[[ Text under study open ]]

This article is a blog version of my talk “An AI, a software engineer, and a security researcher walk into a bar…” presented publicly at the 2024 Pride Summit.

An AI, a software engineer, and a security researcher walk into a bar… It starts as a joke, and ends with concrete recommendations to build effective teams that can shape the future of AI products.

Collaboration is the tool

You can hardly have missed the on-going industrial revolution caused by GenerativeAI (genAI) these past 18 months. GenAI is now everywhere, even on this blog’s banner! I have written about what is AI and what it can and cannot do. In my view, AI is a large tool box of algorithms. These algorithms can perform increasingly long lists of tasks, more and more efficiently. It’s all about having the right tool for the right task.

As an AI researcher, I have worked on a wide range of projects: satellite coordination, sport nutrition simulation for high school students, bird song recognition using Bayesian Network, data mining for student success. I could go on… In each of those cases, collaboration with the subject matter expert (SME) was the cornerstone of the project’s success.

With the advent of genAI, AI practitioners and SMEs have to come together.

Diverging views

However, it is often that AI experts and SMEs have diverging views. In my current career as an AI researcher applied to cybersecurity, I have observed that those views diverge the most between AI experts and security researchers. Let’s look at a few of them:

Expertise - Both AI and cybersecurity require highly specialized expertise, but they are also very siloed from each other. There are very few overlapping concepts, methods, or tools between both worlds.

Data - Data scientists often view data as inert and innocuous, whereas security folks see it as potentially dangerous, requiring special infrastructure to isolate and manipulate safely.

[[ Text under study closed ]]

**Problems to work on**:
1 – Translate the sentence "With the advent of genAI, AI practitioners and SMEs have to come together." from the blog post on AI and security collaboration into French.
2 – According to the blog post on AI and security collaboration, at which event was the talk it is based on presented?
The lines that come after this text are separate material and have no connection to it.

[[ Record set open ]]

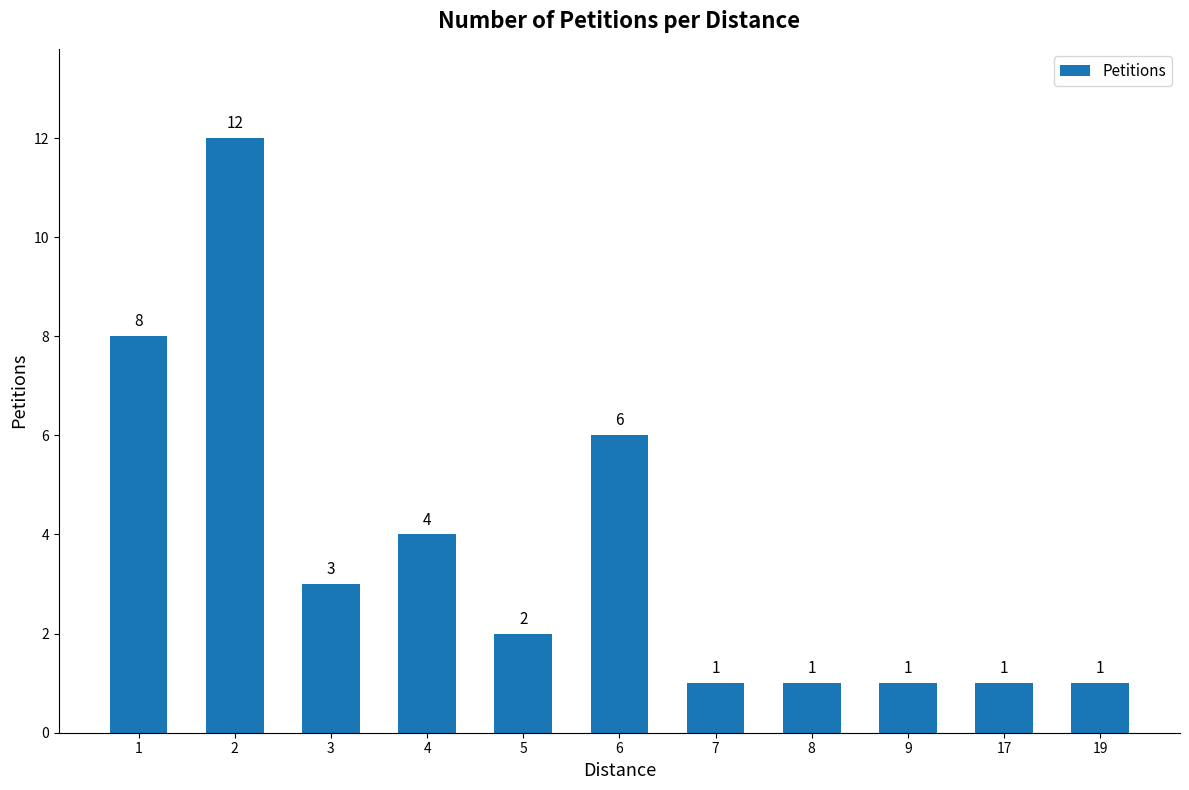

How many values are below 2?

5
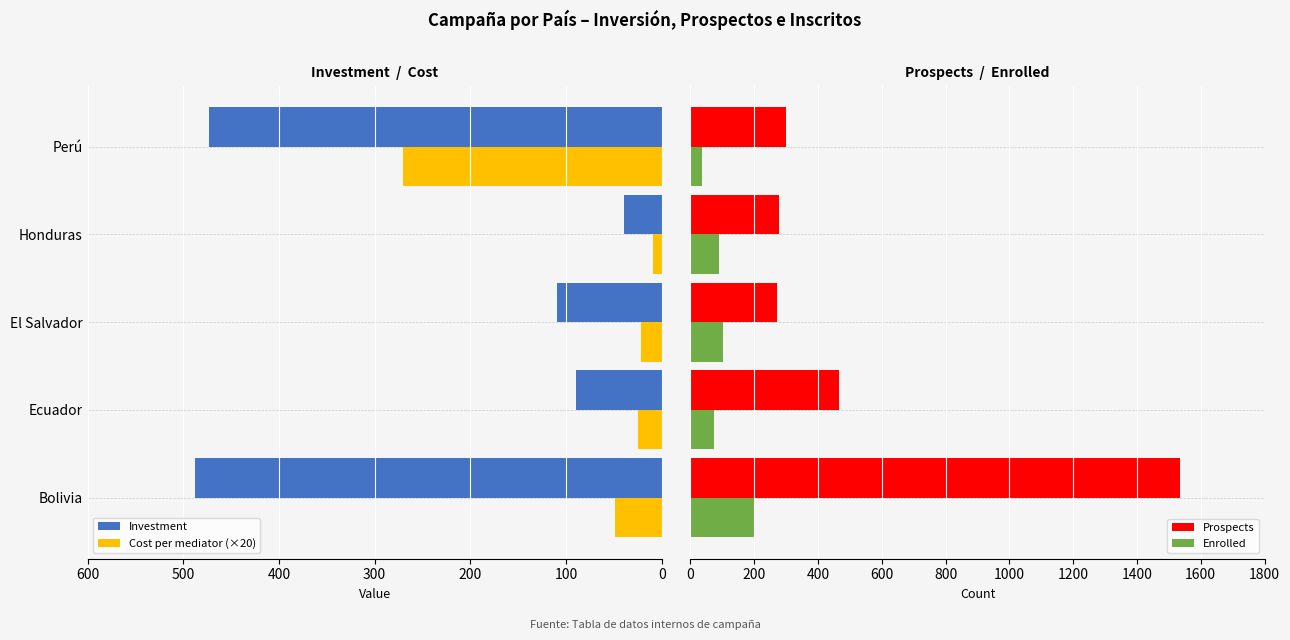

The Investment series shows 473.1 at Perú. True or false?

True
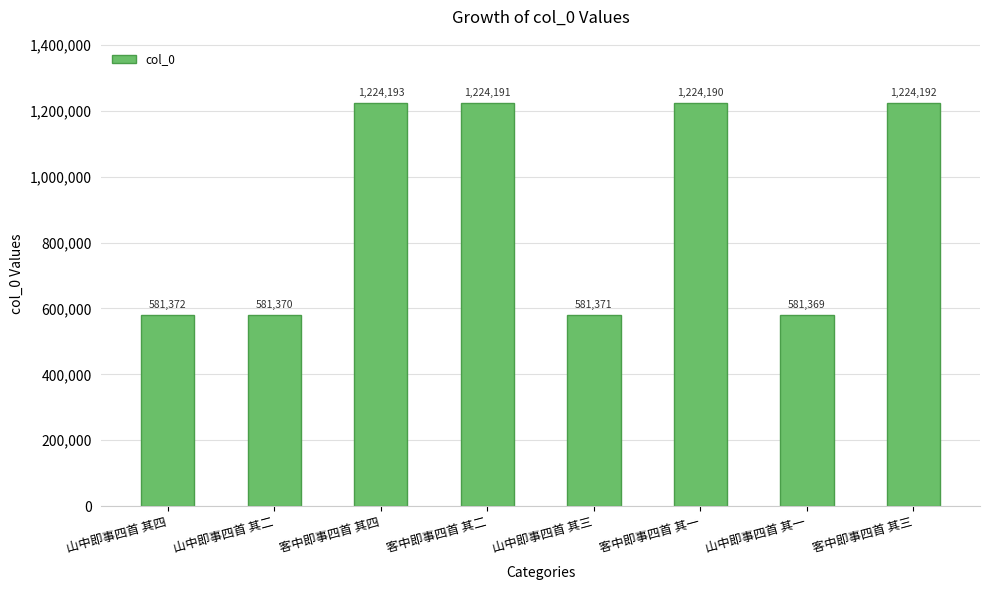

What is the label of the 4th bar from the left?

客中即事四首 其二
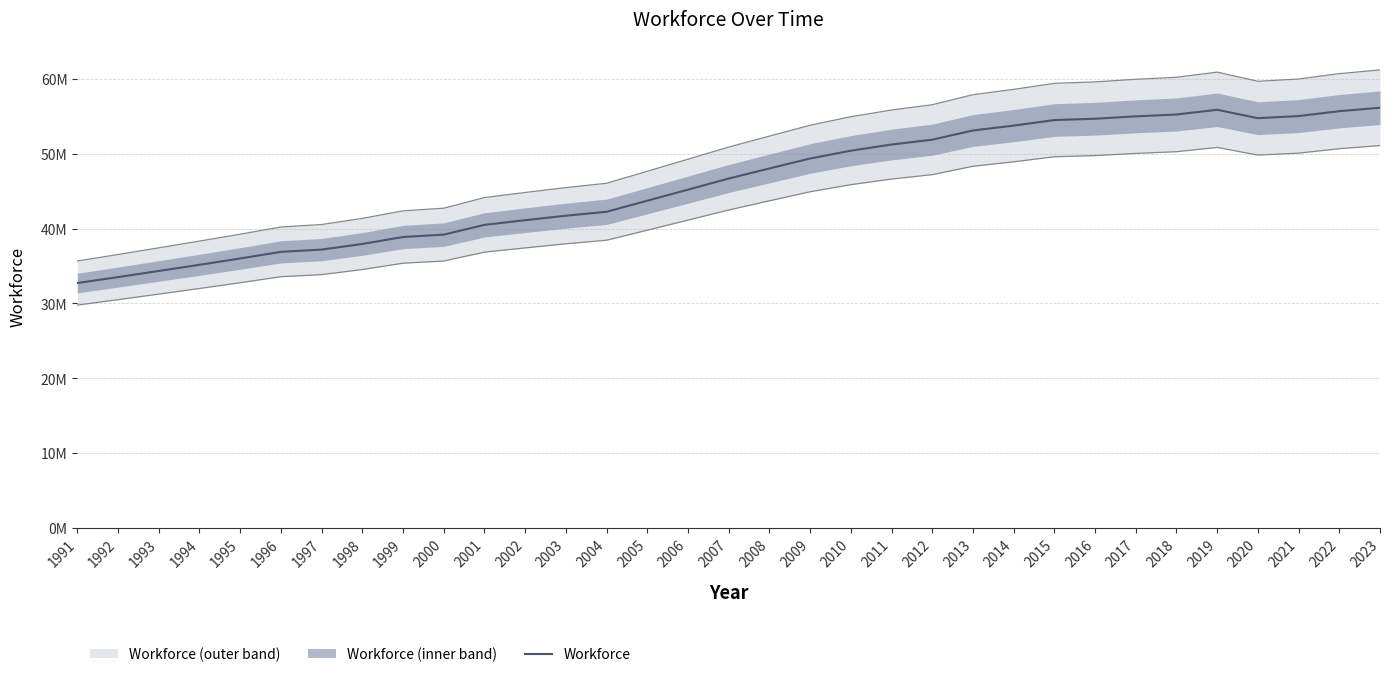

Is this an area chart (filled region under the line)?

No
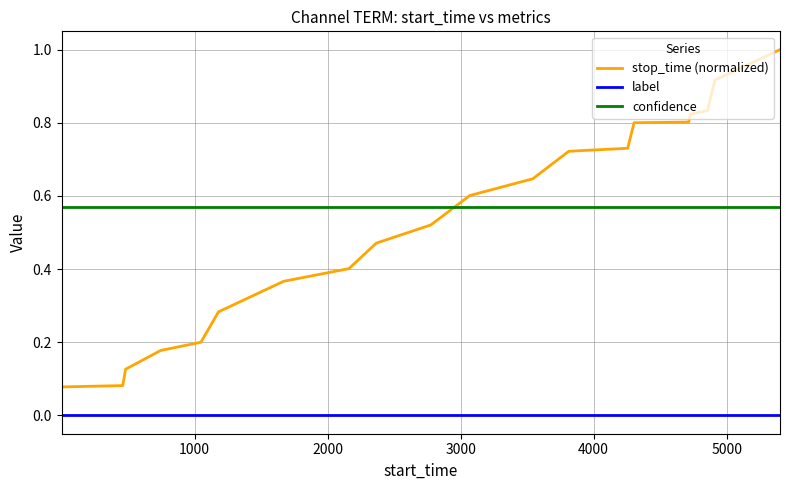

True or false: label and stop_time (normalized) intersect in this chart.

False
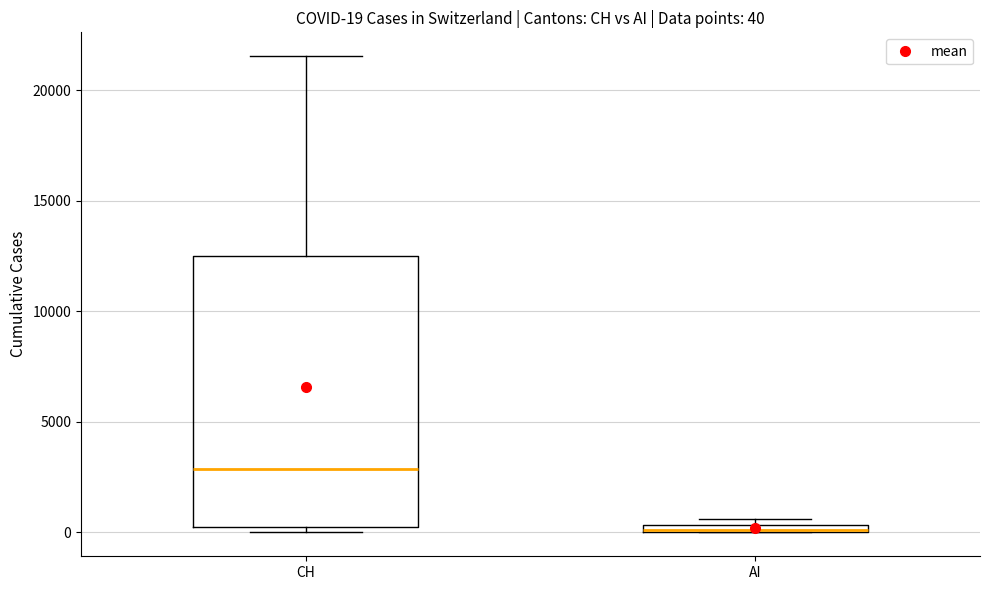

Comparing the boxes themselves (not the whiskers), which one is the tallest?

CH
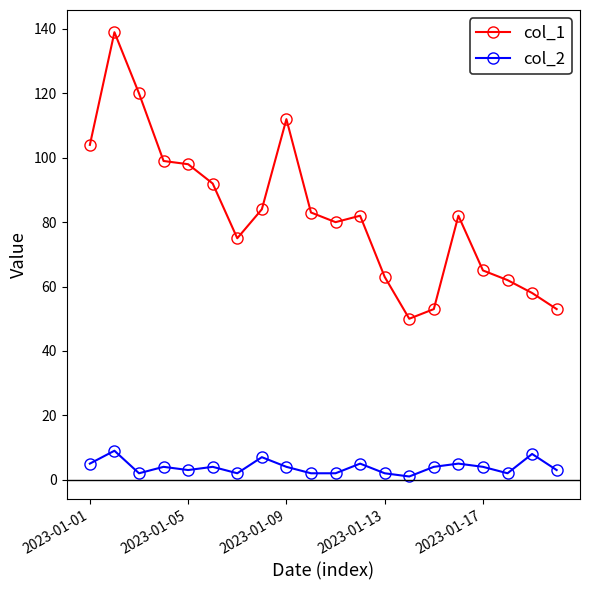

Which series has the largest total across all categories?

col_1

[[ Record set closed ]]

**Results of the tasks**:
1 – Avec l'avènement de la genAI, les praticiens de l'IA et les experts du domaine doivent se rassembler.

2 – It was presented at the 2024 Pride Summit.